Media Library - Image URLs
Is your feature request related to a problem? Please describe.
As of right now when an asset is uploaded to beacon, it uses the filename from the user's computer with the following url structure.
/__beacon_media__/user-filename.webp
As it is currently structured this can cause an issue if someone accidentally uploads two different files with the same name. (i.e. Java the programming language vs the Island) This will try to resolve to the same file and we will get an internal server error.
Describe the solution you'd like We should use the following url structure instead:
/__beacon_media__/images/:asset_id
/__beacon_media__/images/:asset_id/:alias
In this case alias is actually ignored by the backend so you could technically write anything but we would just default to the uploaded file's filename. Right now there's no way to update the filename, but ideally that value doesn't matter, it is just for SEO. I would also likely advise against having the file extension directly in the url. You could imagine that we would want the backend to transform images or render different file formats based on
See https://developers.cloudflare.com/images/transform-images/transform-via-url/ for inspiration.
(Cloudflare does this within the url, but it makes more sense to do it in params IMO)
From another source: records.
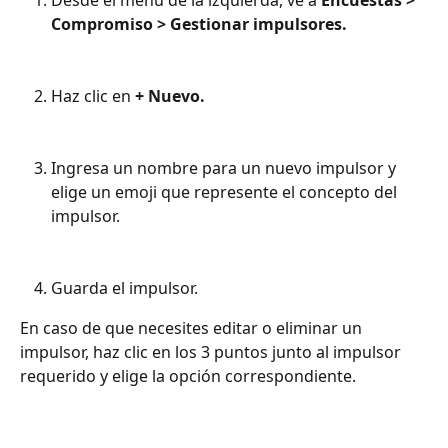
Compromiso > Gestionar impulsores.
Haz clic en
 + Nuevo. 
Ingresa un nombre para un nuevo impulsor y 
elige un emoji que represente el concepto del 
impulsor. 
Guarda el impulsor. 
En caso de que necesites editar o eliminar un 
impulsor, haz clic en los 3 puntos junto al impulsor 
requerido y elige la opción correspondiente.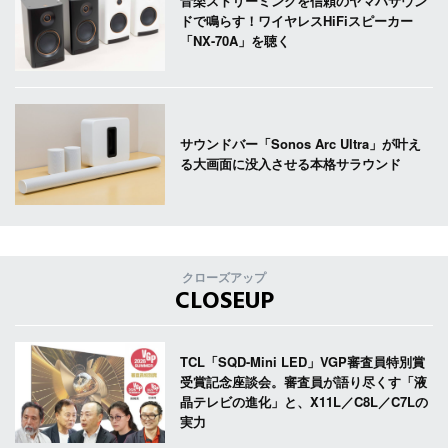
音楽ストリーミングを信頼のヤマハサウン
ドで鳴らす！ワイヤレスHiFiスピーカー
「NX-70A」を聴く
サウンドバー「Sonos Arc Ultra」が叶え
る大画面に没入させる本格サラウンド
クローズアップ
CLOSEUP
TCL「SQD-Mini LED」VGP審査員特別賞
受賞記念座談会。審査員が語り尽くす「液
晶テレビの進化」と、X11L／C8L／C7Lの
実力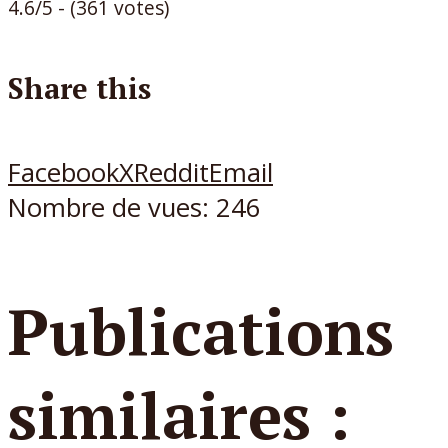
4.6/5 - (361 votes)
Share this
Facebook
X
Reddit
Email
Nombre de vues:
246
Publications
similaires :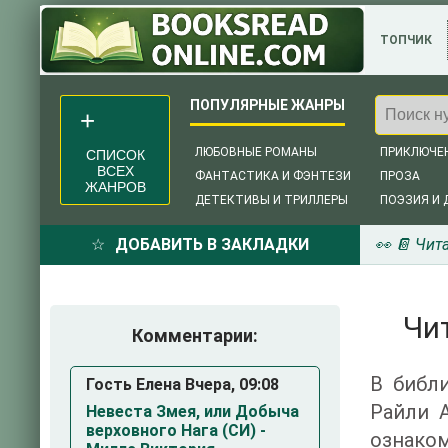
ТОПЧИК
ЛЮБОВНЫЕ РОМАНЫ
ПРИКЛЮЧЕ
СПИСОК
ВСЕХ
ФАНТАСТИКА И ФЭНТЕЗИ
ПРОЗА
ЖАНРОВ
ДЕТЕКТИВЫ И ТРИЛЛЕРЫ
ПОЭЗИЯ И 
ДОБАВИТЬ В ЗАКЛАДКИ
👀 📔 Чит
Чи
Комментарии:
В библи
Гость Елена Вчера, 09:08
Райли 
Невеста Змея, или Добыча
верховного Нага (СИ) -
ознаком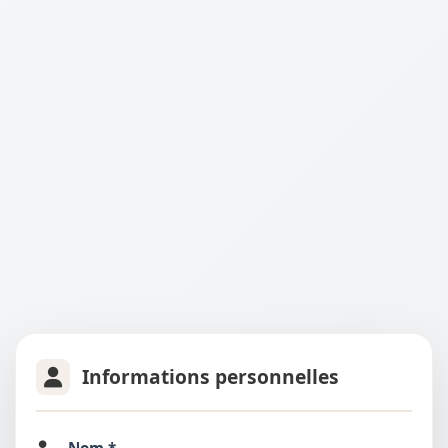
Informations personnelles
Nom *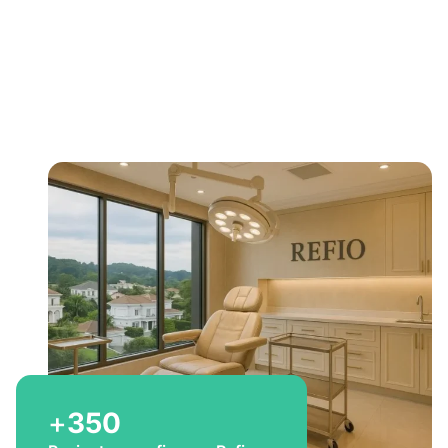
Bem-vindo a Refio!
Excelência em
implante
capilar
para você
+
350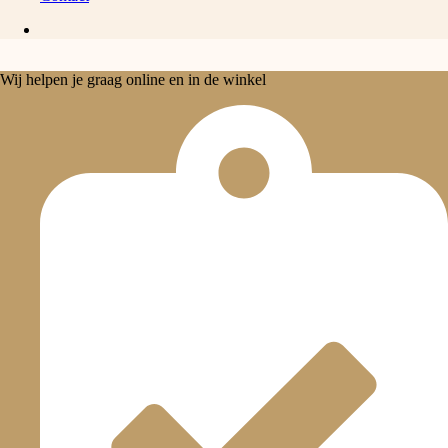
Wij helpen je graag online en in de winkel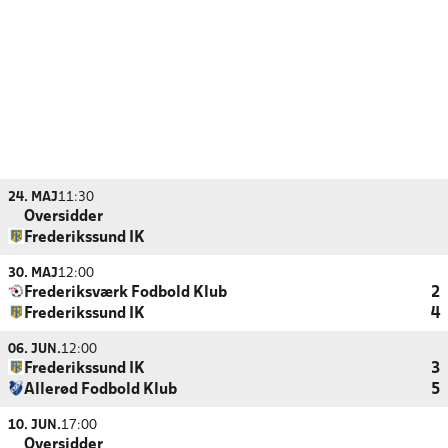
24. MAJ
11:30
Oversidder
Frederikssund IK
30. MAJ
12:00
Frederiksværk Fodbold Klub
2
Frederikssund IK
4
06. JUN.
12:00
Frederikssund IK
3
Allerød Fodbold Klub
5
10. JUN.
17:00
Oversidder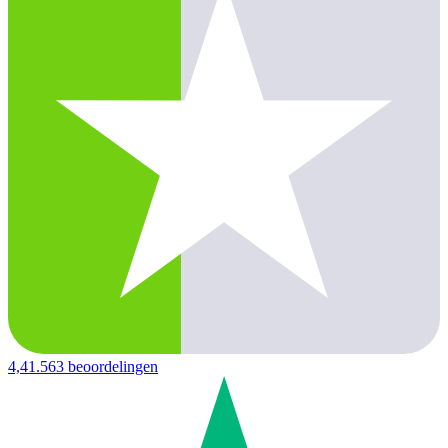
4,4
1.563 beoordelingen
Something like myblog.com/__beacon_media__/images/:uuid/beacon?format=webp&width=200&height=200 seems pretty future proof to me, but I would be open to hear any objections.
I've also prefixed the route with /images in case we want the media library to serve other assets like video, pdfs, word docs, excel files, etc.
We should probably also keep the original user upload around somewhere if we want to do additional transforms other than converting to webp.
Additional context
Hi @tomciopp sorry for the very late reply. Those are valid concerns and good suggestions, and runtime transformations like a service/worker is an interesting idea. I do have some concerns/questions tho:
-
It seems like those generated files should be stored somewhere otherwise the same transformation would run for any client that doesn't have the cached version on their end yet, ie: it should cache the transformed file on the backend.
-
I'm not sure how that could work well with img srcset - which is recommended for responsive images. Let's say someone uploads an image, then a asset processor creates all the variants to be used in a img srcset. Eventually someone wants to
blurthat original image likemyblog.com/__beacon_media__/images/:uuid/beacon?format=webp&blur=50. Should it apply the same transformation to all variants? Or maybe the user wants to blur only one of the variants? -
How to avoid abuses and attacks? Let's say your site has a 1gb video and now with transformations via url anyone can trigger some kind of processing on that file, which opens the door for denial of service attacks very easily, for example. We can only expose such transformation endpoint along with protective measures, which could be using queues, identifying abusers, whitelist IPs, whitelist which options are valid for each media type, etc.
1.) Typically this setup is run behind a cdn so the files are only generated once. So if an image is not available to the public it will be generated by the backend and then stored in the cdn.
2.) A lot of these transformations (blur, filter, etc.) should be handled client side by CSS. However each separate parameter should be treated like a separate image. In srcset the values could be ?format=webp&blur=50 and ?format=webp&blur=50&size=thumb. The image manipulation is handled dynamically as needed based on the requests made by the user. The user does not lose any flexibility based on this setup and can choose to transform the images any way they wish.
3.) This is a legitimate concern and looking at prior art the easiest way to solve this problem is with an additional path which cryptographically signs the url. You can take a look at the docs for imgproxy to see how they've solved the problem. Essentially we know the secret and salt so we can generate a signature within the url and check against it before doing any complex tasks. If the signature does not match we can return a 404 without doing any heavy lifting.